- [Условие задания] Перепишите слово в слово отрывок из текста о Гейнсборо: от «В 1759 году» до «считали его неприличным.» включительно.

- [Исходный текст]

+ + +

Огромную роль в творчестве худож­ника сыграла его редкостная музыкальность. Каким-то чудом Гейнсборо сумел перенести свою любовь к музыке и ее тонкое понимание в живопись - в портреты, где легкая игра светлых пятен, вьющиеся линии создают впечатление только что отзву­чавшей мелодии; в пейзажи - с их ритмической перекличкой. «Лес Корнар» («Лес Гейнсборо»), написанный в 1748 году, - итог раннего творчества художника. Текущая под облачным небом меж могучими деревьями извилистая дорога пронизана серебристым светом. Крестьяне на дороге уже не просто маленькие фигурки, но часть природы, достойная художественного изображения. В пейзажах, созданных в Ипсуиче, сереб­ристые тона уступают место более теп­лым - красноватым, оранжевым. Ри­сунок становится обобщенным, уже не отличишь дуб от вяза, не узнаешь куст или цветок. Гейнсборо постепен­но отказывается от реальных наблю­дений в природе и варьирует по соб­ственному усмотрению самые разно­образные мотивы, воспоминания о родных местах. В портретах он пыта­ется передать мгновенное, непосред­ственное впечатление от модели, не­взирая на ее «общественное положе­ние»; его интересует обычный повсе­дневный облик человека.

В 1759 году художник оставил Ипсуич и переехал в модный курортный городок Бат, о котором мы знаем из произведений Чарлза Диккенса, - там с октября по апрель собиралось выс­шее общество, к услугам которого были минеральные воды, бассейны, развлечения. В Бате соперников у Гейнсборо не оказалось, и первый же написанный им большой портрет Ан­ны Форд, музыкантши-любительни­цы, мечтавшей о профессиональной карьере, привлек всеобщее внимание. Любовь художника к музыке продик­товала композицию портрета - очер­тания женской фигуры повторяют форму цитры, лежащей на коленях Анны, и выступающей из полутени виолы. Образ оказался таким живым, что современники называли его «ве­ликолепной обманкой», и таким сме­лым, что воспитанные дамы считали его неприличным.

+ + +

- [Предоставленные данные]
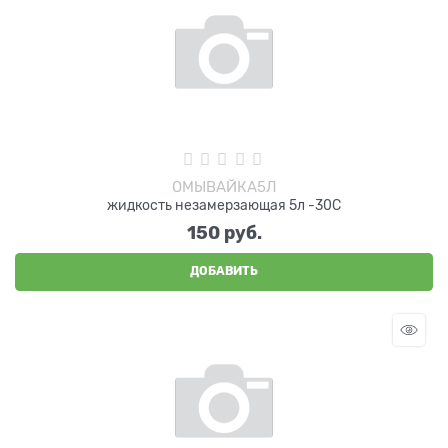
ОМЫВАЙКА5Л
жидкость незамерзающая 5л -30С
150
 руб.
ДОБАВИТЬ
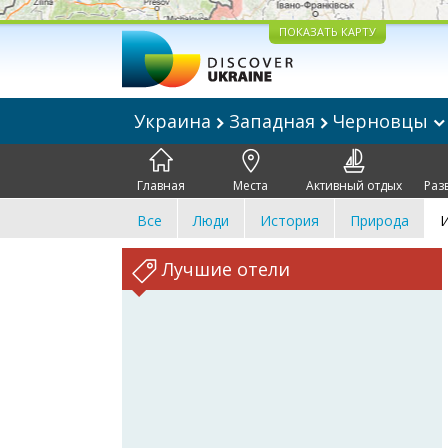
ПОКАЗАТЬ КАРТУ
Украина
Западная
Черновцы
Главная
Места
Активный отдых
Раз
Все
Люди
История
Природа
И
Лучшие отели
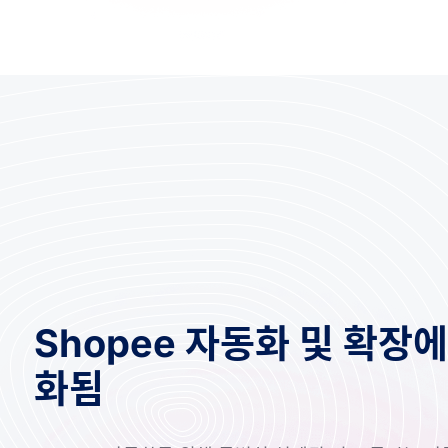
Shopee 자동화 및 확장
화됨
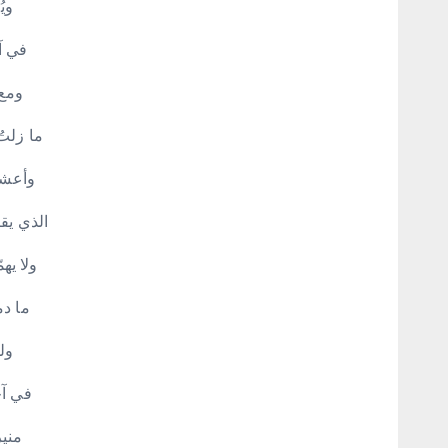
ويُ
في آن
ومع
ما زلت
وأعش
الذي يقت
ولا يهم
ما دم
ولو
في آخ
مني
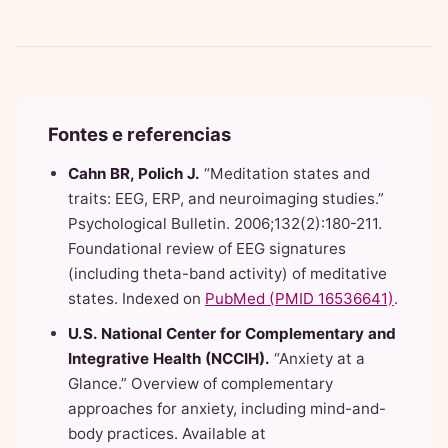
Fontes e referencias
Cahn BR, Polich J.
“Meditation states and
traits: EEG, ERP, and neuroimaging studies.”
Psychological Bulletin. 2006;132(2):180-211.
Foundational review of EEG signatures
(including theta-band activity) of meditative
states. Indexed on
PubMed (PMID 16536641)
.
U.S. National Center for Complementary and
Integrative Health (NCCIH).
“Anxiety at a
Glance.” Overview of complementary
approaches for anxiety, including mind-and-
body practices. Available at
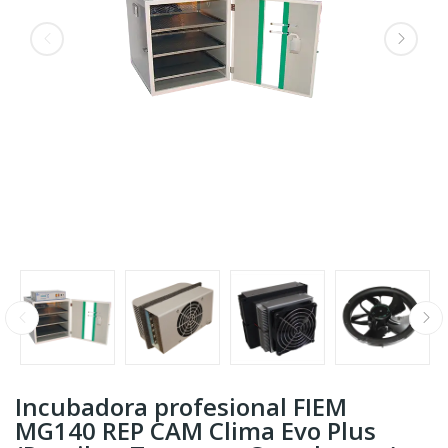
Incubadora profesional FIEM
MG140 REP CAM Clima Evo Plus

+ + +

- [Решение задачи]
В 1759 году художник оставил Ипсуич и переехал в модный курортный городок Бат, о котором мы знаем из произведений Чарлза Диккенса, - там с октября по апрель собиралось выс­шее общество, к услугам которого были минеральные воды, бассейны, развлечения. В Бате соперников у Гейнсборо не оказалось, и первый же написанный им большой портрет Ан­ны Форд, музыкантши-любительни­цы, мечтавшей о профессиональной карьере, привлек всеобщее внимание. Любовь художника к музыке продик­товала композицию портрета - очер­тания женской фигуры повторяют форму цитры, лежащей на коленях Анны, и выступающей из полутени виолы. Образ оказался таким живым, что современники называли его «ве­ликолепной обманкой», и таким сме­лым, что воспитанные дамы считали его неприличным.